> **Requirement**:
From the entries provided below, copy each line that contains the word "root".

□ □ □

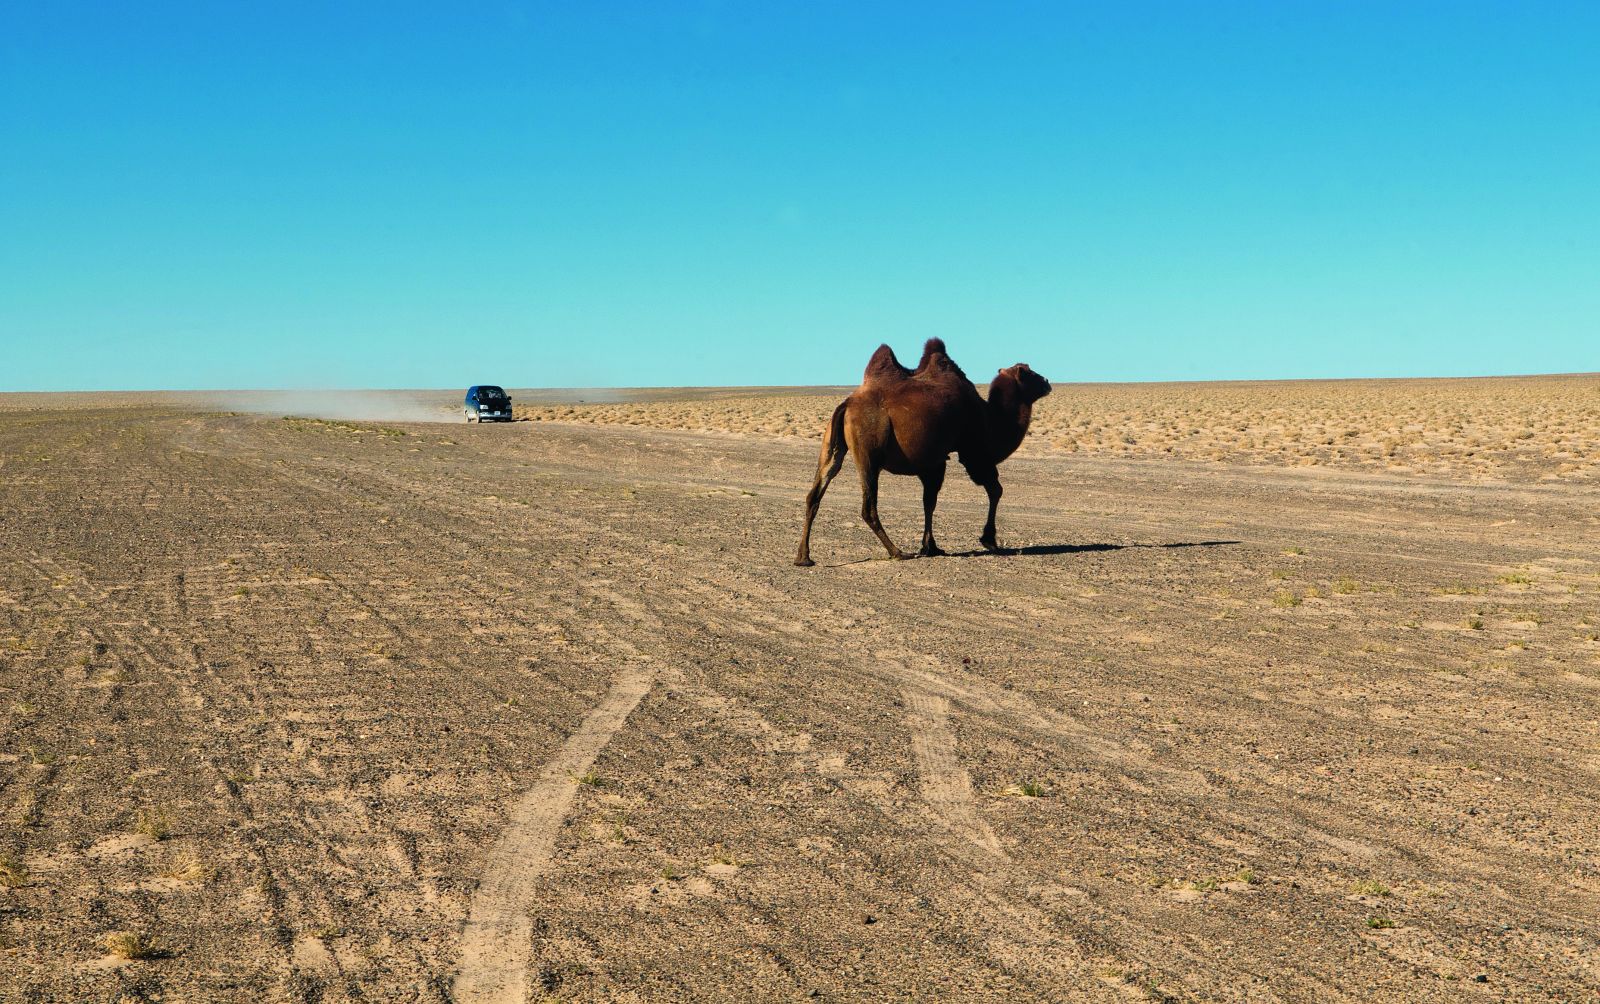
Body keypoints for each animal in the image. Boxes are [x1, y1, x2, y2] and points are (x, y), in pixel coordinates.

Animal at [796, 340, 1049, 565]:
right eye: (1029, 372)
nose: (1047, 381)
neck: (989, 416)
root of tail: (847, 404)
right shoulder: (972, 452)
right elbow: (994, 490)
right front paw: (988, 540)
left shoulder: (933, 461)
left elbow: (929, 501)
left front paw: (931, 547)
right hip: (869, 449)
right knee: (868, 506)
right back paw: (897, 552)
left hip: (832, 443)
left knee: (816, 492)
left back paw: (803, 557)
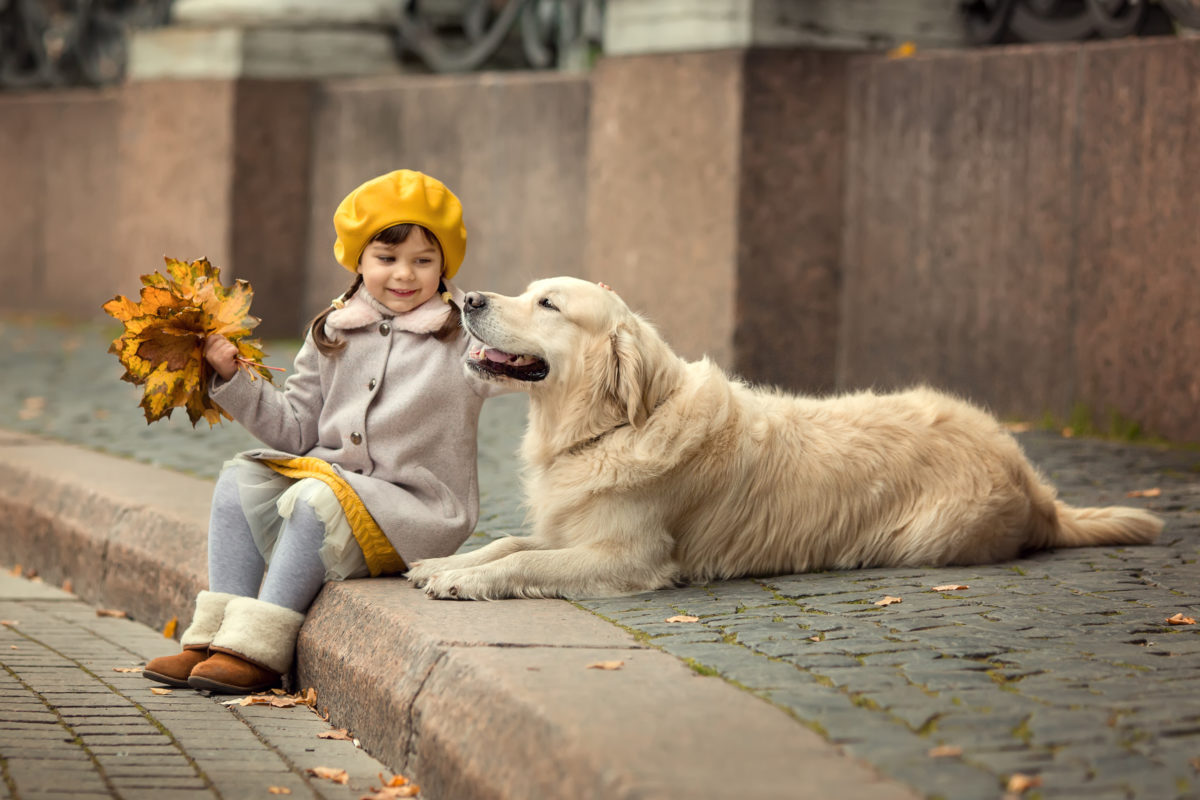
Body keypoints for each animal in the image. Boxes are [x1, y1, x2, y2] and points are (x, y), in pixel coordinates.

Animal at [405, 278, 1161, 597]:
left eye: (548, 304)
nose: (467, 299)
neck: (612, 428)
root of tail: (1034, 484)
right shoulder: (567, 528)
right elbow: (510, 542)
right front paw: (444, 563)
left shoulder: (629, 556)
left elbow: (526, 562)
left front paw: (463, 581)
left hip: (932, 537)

□ □ □

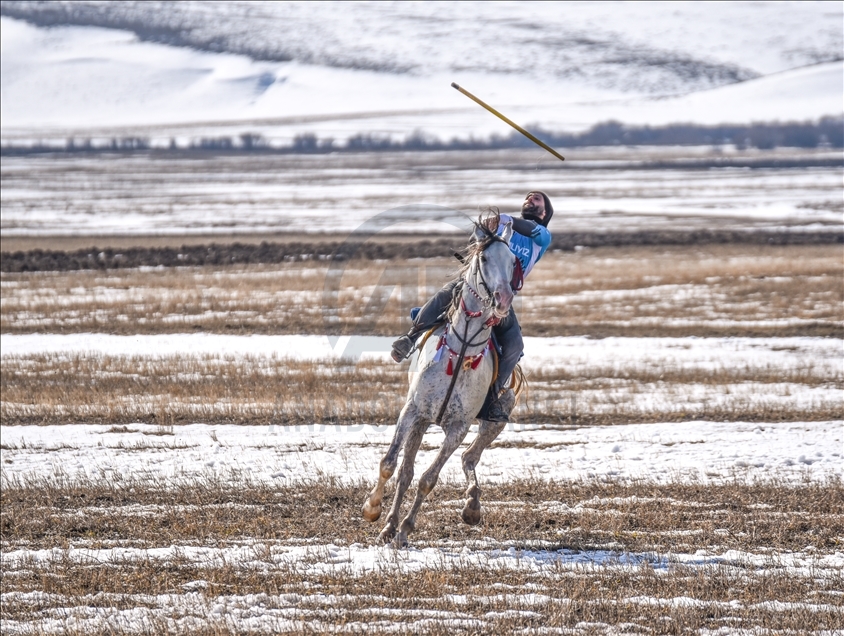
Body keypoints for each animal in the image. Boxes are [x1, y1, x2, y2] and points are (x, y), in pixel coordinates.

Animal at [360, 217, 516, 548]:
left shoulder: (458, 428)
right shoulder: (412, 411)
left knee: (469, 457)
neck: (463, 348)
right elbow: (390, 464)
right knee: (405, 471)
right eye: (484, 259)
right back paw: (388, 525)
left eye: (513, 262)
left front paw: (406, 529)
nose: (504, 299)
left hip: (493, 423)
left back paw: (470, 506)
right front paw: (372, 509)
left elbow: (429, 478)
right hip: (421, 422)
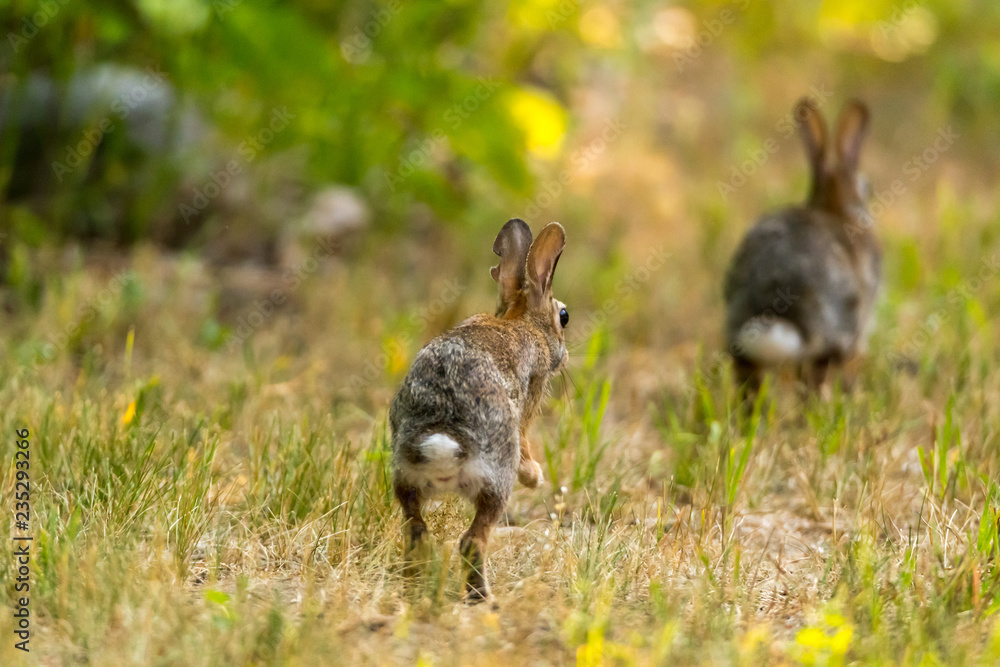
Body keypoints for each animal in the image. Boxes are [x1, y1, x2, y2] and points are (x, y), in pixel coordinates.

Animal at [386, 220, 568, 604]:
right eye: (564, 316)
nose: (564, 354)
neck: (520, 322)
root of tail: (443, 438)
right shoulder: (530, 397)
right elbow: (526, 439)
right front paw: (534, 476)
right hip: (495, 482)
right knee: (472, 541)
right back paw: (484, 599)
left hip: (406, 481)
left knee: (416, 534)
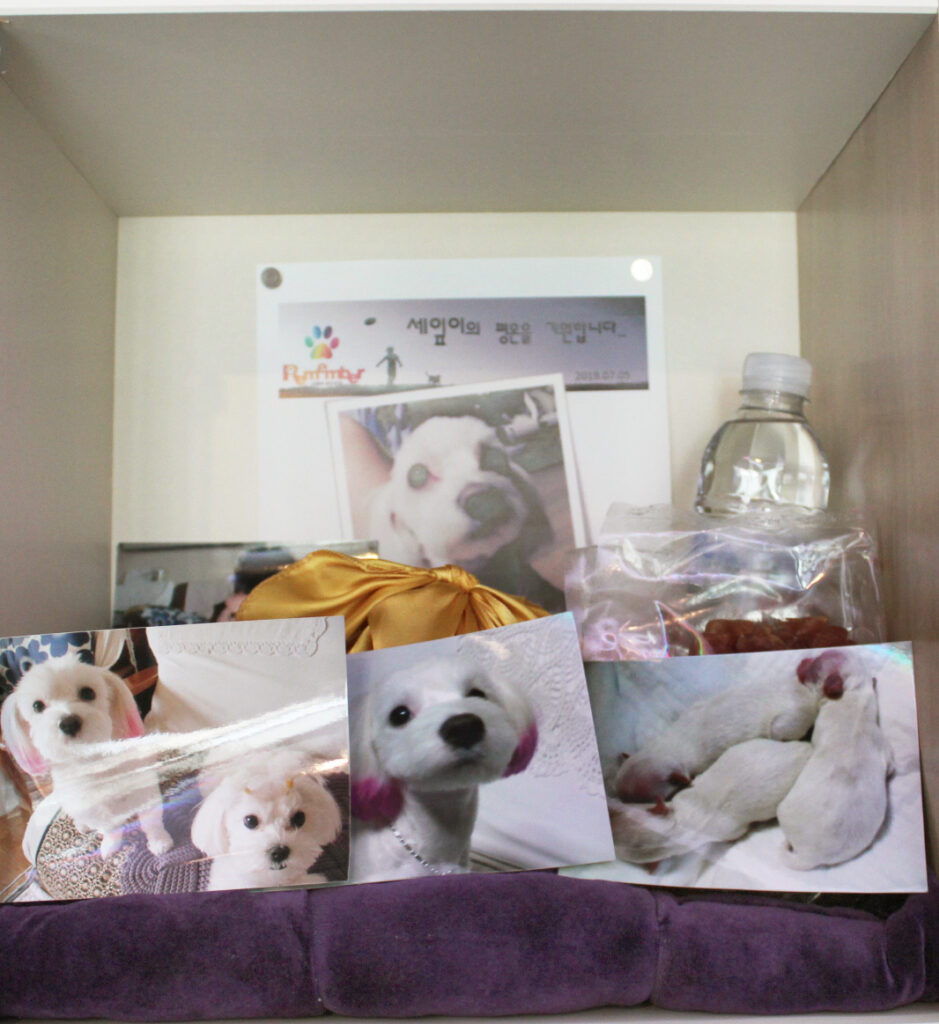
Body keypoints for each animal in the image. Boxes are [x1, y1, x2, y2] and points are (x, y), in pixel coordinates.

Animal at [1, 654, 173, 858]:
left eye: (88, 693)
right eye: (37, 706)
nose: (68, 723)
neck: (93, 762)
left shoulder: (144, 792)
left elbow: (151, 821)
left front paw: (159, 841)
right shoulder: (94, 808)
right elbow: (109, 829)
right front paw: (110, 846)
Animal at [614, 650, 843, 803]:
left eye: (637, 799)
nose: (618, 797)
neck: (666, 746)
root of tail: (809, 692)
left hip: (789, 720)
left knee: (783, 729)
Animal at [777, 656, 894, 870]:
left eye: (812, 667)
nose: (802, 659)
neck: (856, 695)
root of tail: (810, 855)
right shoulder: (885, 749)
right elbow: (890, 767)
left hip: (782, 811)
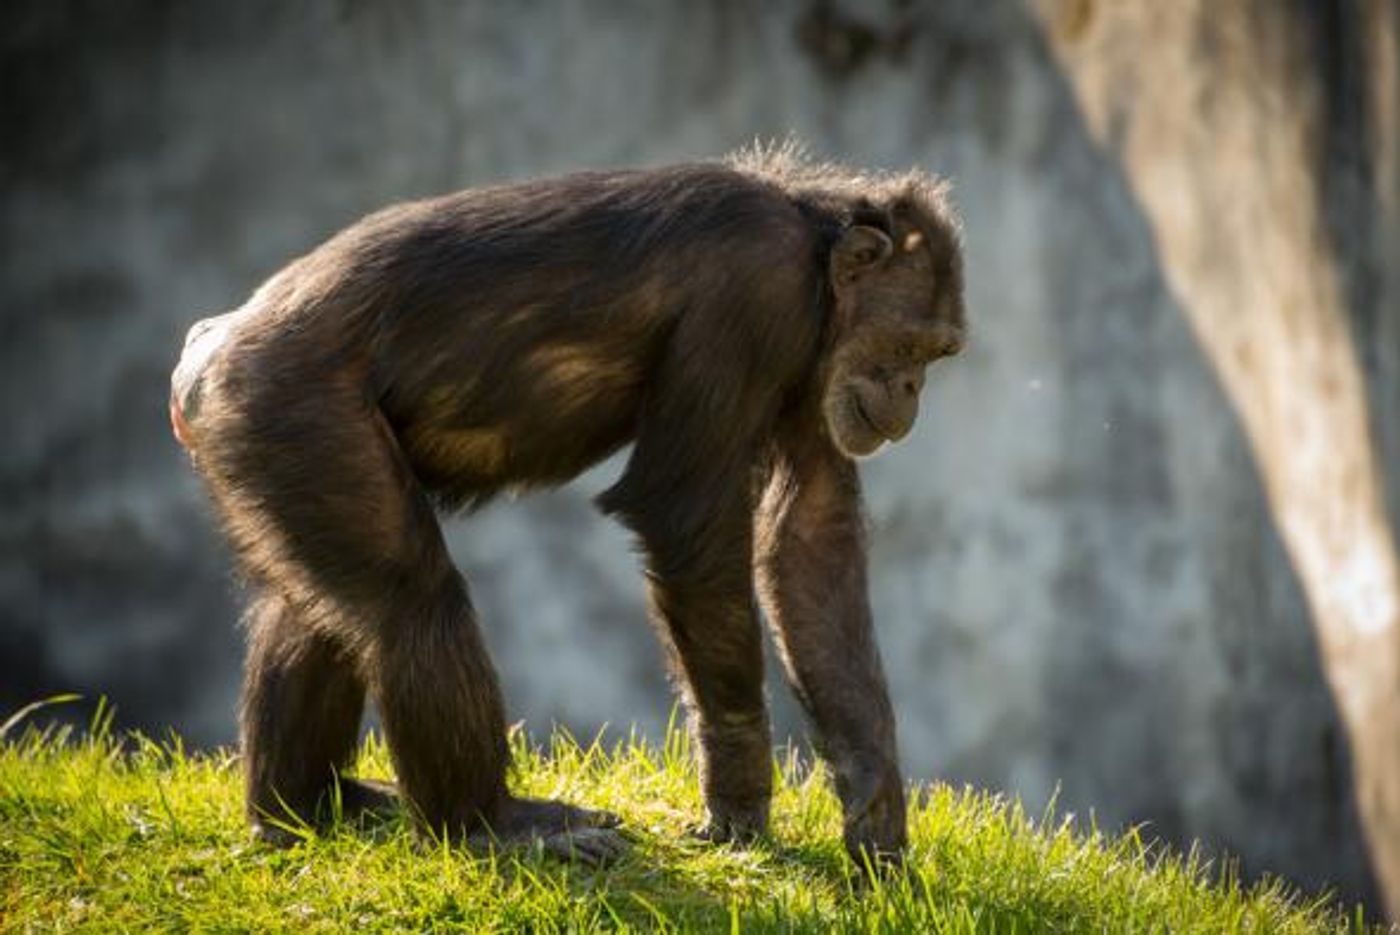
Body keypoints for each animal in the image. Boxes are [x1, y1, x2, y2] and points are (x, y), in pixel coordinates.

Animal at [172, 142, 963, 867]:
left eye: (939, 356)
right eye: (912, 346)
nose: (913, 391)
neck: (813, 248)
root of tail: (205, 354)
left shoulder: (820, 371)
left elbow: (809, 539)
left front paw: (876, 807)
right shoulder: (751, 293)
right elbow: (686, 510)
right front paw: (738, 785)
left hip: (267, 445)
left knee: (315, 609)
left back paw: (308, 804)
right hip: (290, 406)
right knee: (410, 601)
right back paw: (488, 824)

□ □ □

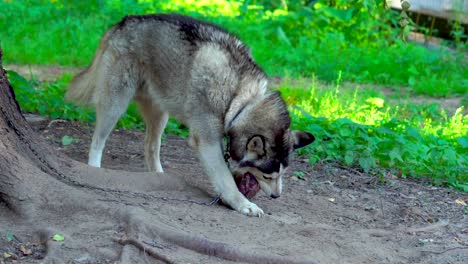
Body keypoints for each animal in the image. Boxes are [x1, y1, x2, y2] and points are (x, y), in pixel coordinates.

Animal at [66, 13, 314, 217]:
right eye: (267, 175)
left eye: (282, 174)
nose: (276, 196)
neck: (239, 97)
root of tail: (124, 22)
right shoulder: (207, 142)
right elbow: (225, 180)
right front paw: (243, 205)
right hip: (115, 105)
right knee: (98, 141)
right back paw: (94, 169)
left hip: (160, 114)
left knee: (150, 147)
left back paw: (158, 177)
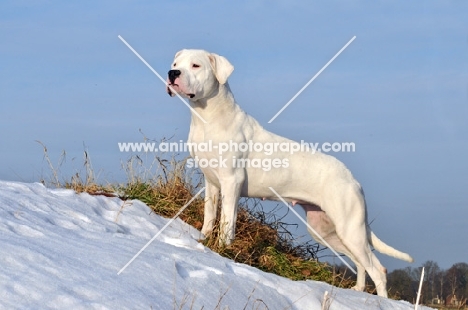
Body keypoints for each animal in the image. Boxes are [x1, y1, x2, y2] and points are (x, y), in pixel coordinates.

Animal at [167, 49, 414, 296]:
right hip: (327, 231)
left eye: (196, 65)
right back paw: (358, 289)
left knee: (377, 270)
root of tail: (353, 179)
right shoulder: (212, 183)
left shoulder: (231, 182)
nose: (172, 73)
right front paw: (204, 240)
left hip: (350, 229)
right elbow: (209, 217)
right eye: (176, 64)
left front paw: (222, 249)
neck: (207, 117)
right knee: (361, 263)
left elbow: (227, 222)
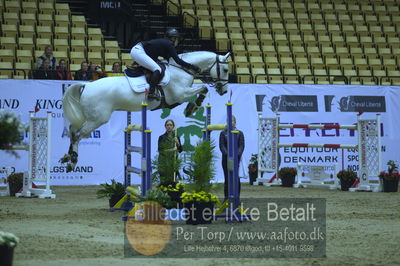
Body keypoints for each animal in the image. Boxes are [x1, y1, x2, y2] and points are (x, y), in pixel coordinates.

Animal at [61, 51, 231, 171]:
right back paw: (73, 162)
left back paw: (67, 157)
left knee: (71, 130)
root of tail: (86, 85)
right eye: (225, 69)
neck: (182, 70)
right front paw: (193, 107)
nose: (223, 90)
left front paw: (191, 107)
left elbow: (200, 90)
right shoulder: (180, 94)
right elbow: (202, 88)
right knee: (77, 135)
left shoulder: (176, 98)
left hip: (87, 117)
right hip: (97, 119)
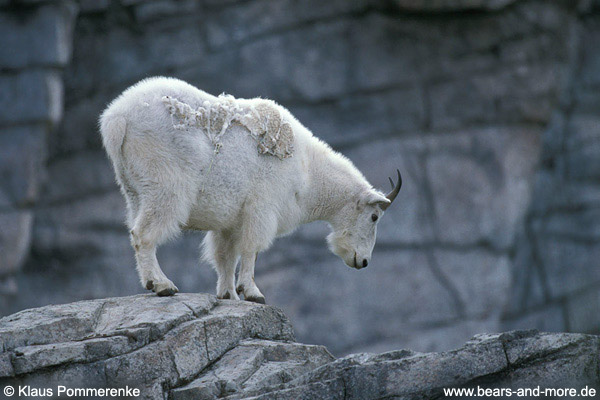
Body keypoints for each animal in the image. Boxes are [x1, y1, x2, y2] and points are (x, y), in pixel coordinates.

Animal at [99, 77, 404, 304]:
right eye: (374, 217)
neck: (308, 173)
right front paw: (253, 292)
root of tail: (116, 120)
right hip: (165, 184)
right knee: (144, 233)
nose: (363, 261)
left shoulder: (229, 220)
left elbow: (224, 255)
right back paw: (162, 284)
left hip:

□ □ □

> **Exercise answer**:
root of tail: (847, 404)
root of tail: (1034, 484)
root of tail: (443, 438)
root of tail: (809, 692)
root of tail: (810, 855)
root of tail: (205, 354)
root of tail: (124, 22)
root of tail: (353, 179)
root of tail: (86, 85)
root of tail: (116, 120)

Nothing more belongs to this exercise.